New Data Highlight Need for Independent Utility Consumer Advocate With Power to Sue; AARP State Director, Report Make Case
ALBANY, N.Y. – New York’s residential electric rates are the highest in the continental United States and 58 percent above the national average, new monthly data from the U.S. Energy Information Agency shows.
Con Edison customers paid more than twice the national average.
The March data, released this month, underscore the need for New York to join more than 40 other states in establishing an independent utility consumer advocate function with the power to sue over unfair rate hikes.
New York residential customers spent an average of 18.26 cents per kilowatt hour for electricity in March, compared with 11.59 cents for the average American. Con Ed customers paid a whopping 25.51 cents.
AARP New York is calling on state lawmakers to pass a bill (S4550/A6239) sponsored by Sen. Diane Savino (D-Staten Island) and Assembly Consumer Affairs and Protection Committee Chair Jeffrey Dinowitz (D-Bronx) that would establish a utility consumer advocate office.
AARP New York State Director Beth Finkel sent a letter to state legislators from Long Island urging action before the scheduled June 20 end of the 2013 state legislative session.
AARP also released a report today making the case for a consumer advocate, which would give residential utility customers a meaningful seat at the table when regulators consider rate hike requests. The report includes the latest federal data on residential electric rates.
And dozens of AARP volunteers from the Rochester, Syracuse and Utica areas traveled to the state Capitol today to advocate for the Savino-Dinowitz bill.
The association representing 2.5 million New Yorkers 50 and older is also urging that the Moreland Act Commission established by Governor Andrew M. Cuomo to investigate utility performance in the wake of Superstorm Sandy include a utility consumer advocate office in its second round of recommendations, which are due this month.
“It’s no coincidence that New Yorkers pay some of America’s highest electric bills and live in one of the only states – and by far the biggest - without a real utility consumer advocate,” said Beth Finkel, State Director of AARP in New York. “With the governor and lawmakers focused on utility issues, now is the time to give residential consumers a real voice in a process that has been dominated far too long by big, deep-pocketed power companies and industrial and commercial users.”

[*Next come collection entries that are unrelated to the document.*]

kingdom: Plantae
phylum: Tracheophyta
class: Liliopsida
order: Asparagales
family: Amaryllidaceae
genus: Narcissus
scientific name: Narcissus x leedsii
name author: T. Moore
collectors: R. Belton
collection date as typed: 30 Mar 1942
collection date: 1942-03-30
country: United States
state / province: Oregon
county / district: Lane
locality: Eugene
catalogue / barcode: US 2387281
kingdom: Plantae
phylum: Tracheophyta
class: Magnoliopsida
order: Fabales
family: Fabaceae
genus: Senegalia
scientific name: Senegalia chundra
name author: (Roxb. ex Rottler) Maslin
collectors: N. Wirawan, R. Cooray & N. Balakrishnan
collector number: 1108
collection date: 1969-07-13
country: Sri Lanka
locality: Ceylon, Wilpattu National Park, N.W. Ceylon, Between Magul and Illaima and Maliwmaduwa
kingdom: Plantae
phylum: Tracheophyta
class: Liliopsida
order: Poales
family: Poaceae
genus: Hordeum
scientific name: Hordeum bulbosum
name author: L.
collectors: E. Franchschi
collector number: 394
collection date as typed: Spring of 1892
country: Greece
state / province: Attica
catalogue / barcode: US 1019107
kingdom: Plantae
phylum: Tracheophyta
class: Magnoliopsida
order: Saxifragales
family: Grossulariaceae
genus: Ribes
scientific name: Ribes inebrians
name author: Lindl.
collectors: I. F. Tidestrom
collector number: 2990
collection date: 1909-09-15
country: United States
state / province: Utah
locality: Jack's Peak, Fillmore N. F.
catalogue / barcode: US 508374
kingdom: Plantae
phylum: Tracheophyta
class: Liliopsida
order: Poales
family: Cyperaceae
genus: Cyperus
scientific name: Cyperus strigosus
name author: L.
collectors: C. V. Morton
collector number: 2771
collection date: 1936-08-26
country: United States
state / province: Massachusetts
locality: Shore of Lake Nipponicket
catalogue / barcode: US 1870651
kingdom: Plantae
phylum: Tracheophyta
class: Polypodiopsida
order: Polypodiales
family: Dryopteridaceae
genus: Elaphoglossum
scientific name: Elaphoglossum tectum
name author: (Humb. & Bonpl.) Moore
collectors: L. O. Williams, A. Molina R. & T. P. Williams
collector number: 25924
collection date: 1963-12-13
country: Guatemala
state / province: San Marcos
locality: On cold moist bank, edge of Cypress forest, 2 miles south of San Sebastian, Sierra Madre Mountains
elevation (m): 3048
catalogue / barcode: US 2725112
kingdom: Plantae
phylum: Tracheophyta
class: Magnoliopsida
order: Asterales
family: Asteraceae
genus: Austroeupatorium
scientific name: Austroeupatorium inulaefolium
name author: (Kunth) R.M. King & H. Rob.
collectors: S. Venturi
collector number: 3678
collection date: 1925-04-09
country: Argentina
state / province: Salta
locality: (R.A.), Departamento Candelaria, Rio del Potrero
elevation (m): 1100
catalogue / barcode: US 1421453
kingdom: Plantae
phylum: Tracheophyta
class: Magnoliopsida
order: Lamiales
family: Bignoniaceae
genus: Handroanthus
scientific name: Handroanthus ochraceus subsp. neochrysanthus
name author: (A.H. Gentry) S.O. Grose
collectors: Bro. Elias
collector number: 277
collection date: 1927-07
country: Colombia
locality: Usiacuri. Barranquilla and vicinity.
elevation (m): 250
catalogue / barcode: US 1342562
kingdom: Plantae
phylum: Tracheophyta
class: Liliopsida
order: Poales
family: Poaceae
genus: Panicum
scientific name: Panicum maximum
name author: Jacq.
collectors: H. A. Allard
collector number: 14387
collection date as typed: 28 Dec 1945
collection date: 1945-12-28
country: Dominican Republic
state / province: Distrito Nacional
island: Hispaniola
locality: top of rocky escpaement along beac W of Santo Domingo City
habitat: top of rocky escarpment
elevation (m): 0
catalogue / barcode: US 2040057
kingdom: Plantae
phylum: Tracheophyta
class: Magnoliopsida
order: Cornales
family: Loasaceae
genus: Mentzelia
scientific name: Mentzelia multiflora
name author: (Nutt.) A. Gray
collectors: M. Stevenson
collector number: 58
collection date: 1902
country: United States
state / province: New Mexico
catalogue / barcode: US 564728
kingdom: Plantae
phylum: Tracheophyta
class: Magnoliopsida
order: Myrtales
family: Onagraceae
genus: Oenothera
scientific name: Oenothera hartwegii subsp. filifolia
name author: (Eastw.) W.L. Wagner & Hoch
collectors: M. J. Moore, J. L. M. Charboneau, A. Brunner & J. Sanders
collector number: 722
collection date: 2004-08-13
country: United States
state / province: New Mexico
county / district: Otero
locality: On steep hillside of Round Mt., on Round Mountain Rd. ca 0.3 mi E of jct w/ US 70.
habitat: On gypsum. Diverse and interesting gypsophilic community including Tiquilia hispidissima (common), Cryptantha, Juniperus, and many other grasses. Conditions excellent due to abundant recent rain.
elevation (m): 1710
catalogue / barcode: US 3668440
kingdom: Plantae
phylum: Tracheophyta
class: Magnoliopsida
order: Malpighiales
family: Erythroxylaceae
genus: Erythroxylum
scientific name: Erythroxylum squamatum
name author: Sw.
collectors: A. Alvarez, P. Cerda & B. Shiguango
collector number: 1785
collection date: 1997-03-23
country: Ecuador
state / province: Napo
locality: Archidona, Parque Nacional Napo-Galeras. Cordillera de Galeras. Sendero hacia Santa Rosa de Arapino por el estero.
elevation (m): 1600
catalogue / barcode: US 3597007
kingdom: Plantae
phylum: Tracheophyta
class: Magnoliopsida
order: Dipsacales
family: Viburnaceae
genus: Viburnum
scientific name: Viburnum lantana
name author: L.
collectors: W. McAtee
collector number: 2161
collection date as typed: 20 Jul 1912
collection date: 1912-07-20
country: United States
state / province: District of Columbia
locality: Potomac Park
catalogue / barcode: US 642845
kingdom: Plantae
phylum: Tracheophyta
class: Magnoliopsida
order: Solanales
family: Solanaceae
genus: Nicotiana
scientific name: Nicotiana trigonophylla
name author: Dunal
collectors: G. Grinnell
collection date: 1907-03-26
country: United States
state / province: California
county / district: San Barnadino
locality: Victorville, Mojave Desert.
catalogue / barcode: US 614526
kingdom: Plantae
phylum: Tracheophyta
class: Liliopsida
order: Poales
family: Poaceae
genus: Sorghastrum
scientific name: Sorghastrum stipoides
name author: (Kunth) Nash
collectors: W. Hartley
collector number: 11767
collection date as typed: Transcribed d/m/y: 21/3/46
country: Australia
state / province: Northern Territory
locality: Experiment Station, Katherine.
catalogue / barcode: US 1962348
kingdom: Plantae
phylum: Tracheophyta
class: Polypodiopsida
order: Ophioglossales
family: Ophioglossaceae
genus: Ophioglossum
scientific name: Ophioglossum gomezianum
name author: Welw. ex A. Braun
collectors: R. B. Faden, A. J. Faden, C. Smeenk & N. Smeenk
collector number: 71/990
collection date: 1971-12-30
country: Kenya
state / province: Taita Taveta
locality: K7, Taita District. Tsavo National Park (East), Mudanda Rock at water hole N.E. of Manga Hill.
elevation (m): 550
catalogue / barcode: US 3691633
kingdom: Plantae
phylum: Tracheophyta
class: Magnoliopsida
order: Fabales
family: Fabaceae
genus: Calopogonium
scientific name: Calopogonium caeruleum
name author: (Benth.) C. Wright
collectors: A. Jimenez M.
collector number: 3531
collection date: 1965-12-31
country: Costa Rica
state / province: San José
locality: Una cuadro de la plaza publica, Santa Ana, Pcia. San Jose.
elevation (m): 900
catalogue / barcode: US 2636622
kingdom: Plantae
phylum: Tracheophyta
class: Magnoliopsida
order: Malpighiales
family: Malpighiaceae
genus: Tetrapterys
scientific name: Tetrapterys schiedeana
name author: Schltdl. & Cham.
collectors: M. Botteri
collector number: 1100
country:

AARP’s report notes that the state’s support for utility consumer advocacy has dwindled significantly over the past two decades, whereas other states’ utility consumer advocates return hundreds of dollars in lower rates for residential customers for every dollar spent. A recent AARP survey showed 75 percent of New Yorkers support a utility consumer advocate office.
Older New Yorkers, particularly retirees and seniors on fixed income, tend to be more vulnerable to increases in utility costs because they must devote a higher portion of their income to energy bills.